Esta edição especial recupera a mítica série Safari da marca alemã, uma linha que remonta aos anos 70 e que sempre foi sinónimo de aventura, exotismo e robustez militar. O corpo da M11-P, agora pintado num verde-oliva sofisticado, ecoa os tempos em que o equipamento de fotografia era tão essencial quanto um cantil ou um diário de campo. E sim, continua a ser feita para durar, tanto no tempo como na memória.
Por dentro, a mesma precisão cirúrgica

Não te deixes enganar pelo verniz histórico: a M11-P Safari é, internamente, idêntica à M11-P original, ou seja, uma das melhores máquinas full-frame da actualidade. Com um sensor de 60 megapíxeis, qualidade óptica irrepreensível e construção à prova de modas, esta Leica está tão confortável a fotografar um leão à distância como a captar a expressão do guitarrista numa sala mal iluminada.
A diferença está no carácter visual. Este modelo é uma afirmação de estilo e a Leica sabe isso.

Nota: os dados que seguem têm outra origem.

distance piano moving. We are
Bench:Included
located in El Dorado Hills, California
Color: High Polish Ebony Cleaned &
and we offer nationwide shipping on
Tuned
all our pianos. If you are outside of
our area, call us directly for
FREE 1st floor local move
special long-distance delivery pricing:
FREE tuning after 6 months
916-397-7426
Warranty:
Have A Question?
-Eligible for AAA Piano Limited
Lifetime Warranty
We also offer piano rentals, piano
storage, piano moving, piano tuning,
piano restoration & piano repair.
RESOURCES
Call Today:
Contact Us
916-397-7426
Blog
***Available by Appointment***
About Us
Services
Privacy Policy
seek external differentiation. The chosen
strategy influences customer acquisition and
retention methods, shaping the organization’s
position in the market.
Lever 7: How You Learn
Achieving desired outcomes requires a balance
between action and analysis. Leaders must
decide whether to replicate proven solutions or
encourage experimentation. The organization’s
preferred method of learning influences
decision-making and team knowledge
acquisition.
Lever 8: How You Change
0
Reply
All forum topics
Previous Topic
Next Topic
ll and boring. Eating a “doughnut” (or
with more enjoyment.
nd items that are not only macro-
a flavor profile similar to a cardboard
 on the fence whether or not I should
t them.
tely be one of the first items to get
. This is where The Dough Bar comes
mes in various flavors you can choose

O detalhe que a torna desejável
A M11-P Safari não se limita à cor. O corpo vem com um acabamento inspirado em couro com padrão acolchoado tridimensional e está cravejado com 35 cristais Swarovski, aplicados à mão com um rigor quase obsessivo. Na dobradiça (sim, tem uma dobradiça com presença), brilha um cristal com 26 facetas, como se fosse o emblema secreto de um clube muito restrito. Até os botões de volume têm cortes facetados que remetem mais para relojoaria do que para tecnologia.
A acompanhar, existe uma bolsa a tiracolo elegante, feita à medida, para quem quer passear esta peça como se de uma Leica de ombro se tratasse – e é exactamente isso que ela merece.

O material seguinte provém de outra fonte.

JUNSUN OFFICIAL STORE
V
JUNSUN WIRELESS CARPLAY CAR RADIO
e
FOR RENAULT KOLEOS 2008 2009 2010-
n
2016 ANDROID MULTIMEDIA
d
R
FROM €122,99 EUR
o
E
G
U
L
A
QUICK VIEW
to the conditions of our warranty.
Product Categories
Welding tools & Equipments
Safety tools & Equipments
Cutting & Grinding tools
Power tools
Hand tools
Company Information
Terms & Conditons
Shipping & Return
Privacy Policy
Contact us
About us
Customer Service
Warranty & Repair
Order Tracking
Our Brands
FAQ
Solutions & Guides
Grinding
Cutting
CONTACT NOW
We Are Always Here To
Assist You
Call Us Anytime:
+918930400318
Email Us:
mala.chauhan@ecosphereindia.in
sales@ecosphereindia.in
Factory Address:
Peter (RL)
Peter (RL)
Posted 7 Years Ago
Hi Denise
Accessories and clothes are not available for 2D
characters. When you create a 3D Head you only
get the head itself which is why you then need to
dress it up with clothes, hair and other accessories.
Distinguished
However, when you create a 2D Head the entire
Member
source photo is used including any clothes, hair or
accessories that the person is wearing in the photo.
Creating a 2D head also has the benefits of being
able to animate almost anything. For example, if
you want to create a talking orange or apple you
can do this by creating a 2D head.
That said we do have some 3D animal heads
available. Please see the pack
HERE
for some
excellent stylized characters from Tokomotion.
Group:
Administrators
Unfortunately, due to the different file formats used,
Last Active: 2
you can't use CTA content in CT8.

Leica M11-P Safari: um luxo funcional

A Leica M11-P Safari não é para todos – nem quer ser. É para quem já tem tudo, menos uma Leica que combine com o seu casaco Barbour, o cachecol Hermès e a obsessão por design intemporal. É a câmara para quem já não fotografa por necessidade, mas por ritual. E nesse campo, é imbatível.